= AgVa Ventilator =

Inexpensive ventilator

The AgVa Ventilator is a mechanical ventilator developed in collaboration with Indian scientist Diwakar Vaish of A-SET Robotics and Dr. Deepak Agrawal, professor of Neurosurgery at All India Institute of Medical Sciences, Delhi. AgVa is designed to be a cost-effective and compact ventilator with the ability to push oxygen as well as atmospheric air. Ventilator parameters can be controlled through an Android application. The company gained attention in 2020 when the Indian government bought 10,000 ventilators from them as part of their response to the COVID-19 pandemic. The company partnered with Maruti Suzuki India to manufacture the ventilators. Many of the company's ventilators were rejected by hospitals as defective. The AgVa ventilator is currently manufactured by D&D Healthcare.

== Technology ==
The AgVa ventilator has built-in machine learning algorithms which allow the ventilator to compensate for the patient-specific respiratory patterns and volumes, which reduces the risk of ventilator-associated lung injury. The advanced versions of the ventilator have a fixed tablet display with an Android app-based interface to control the ventilator which displays breathing curves and lung volumes.

The ventilator can function on an oxygen supply, medical air, and atmospheric air. It can run on a portable 12 V power supply and draws about 100 watts of power. On-board sensors allow the ventilator to detect distress patterns in the ventilation of the patient and alert the attendant.

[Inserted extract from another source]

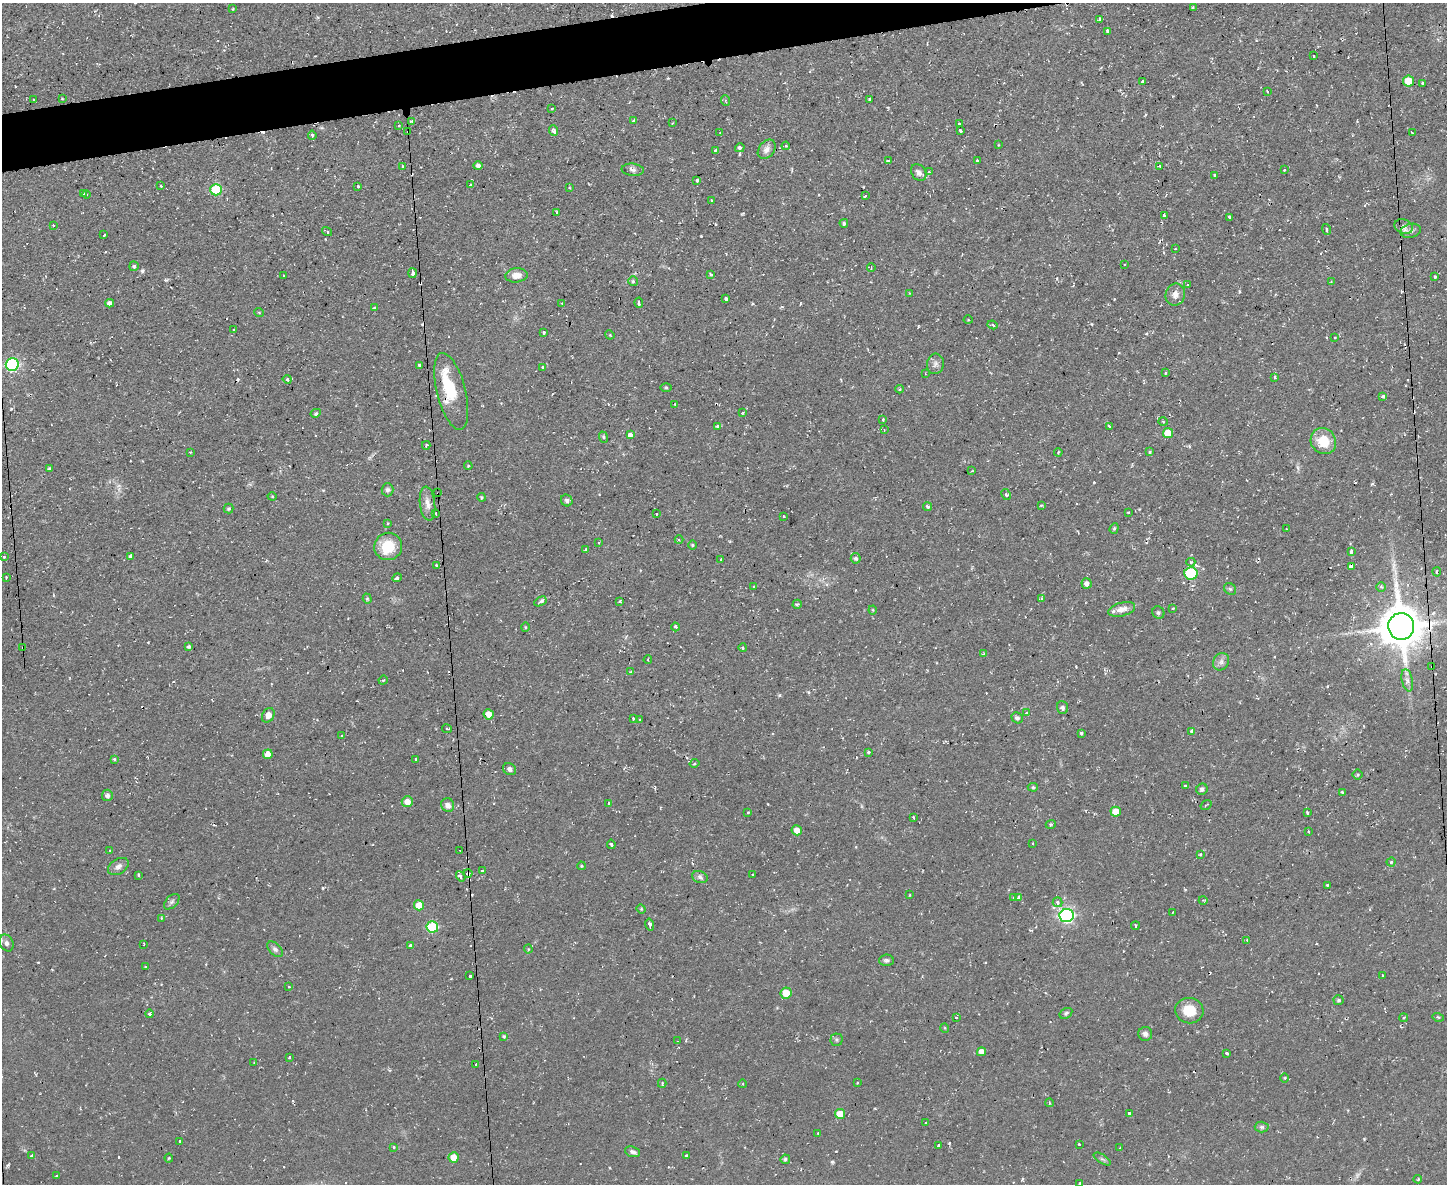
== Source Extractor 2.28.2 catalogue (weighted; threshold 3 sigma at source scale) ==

The ability of the ventilator to run on atmospheric air is stated to also help patients with neurological injury and deficits requiring permanent ventilation, allowing the patient to be discharged and sent home with the portable ventilator due in part to the low maintenance cost and user friendly interface.

==Controversy==
In 2020, during the COVID-19 pandemic, the Indian government bought ventilators from AgVa as part of its Prime Minister's Citizen Assistance and Relief in Emergency Situations (PM CARES) program. Many of these were found by hospitals to be defective, having nonfunctional displays or being unable to generate enough air flow or reach required oxygen levels. Former employees of the company stated that in some cases the ventilator software was adjusted to show that it was delivering the correct amount of oxygen even when it was not.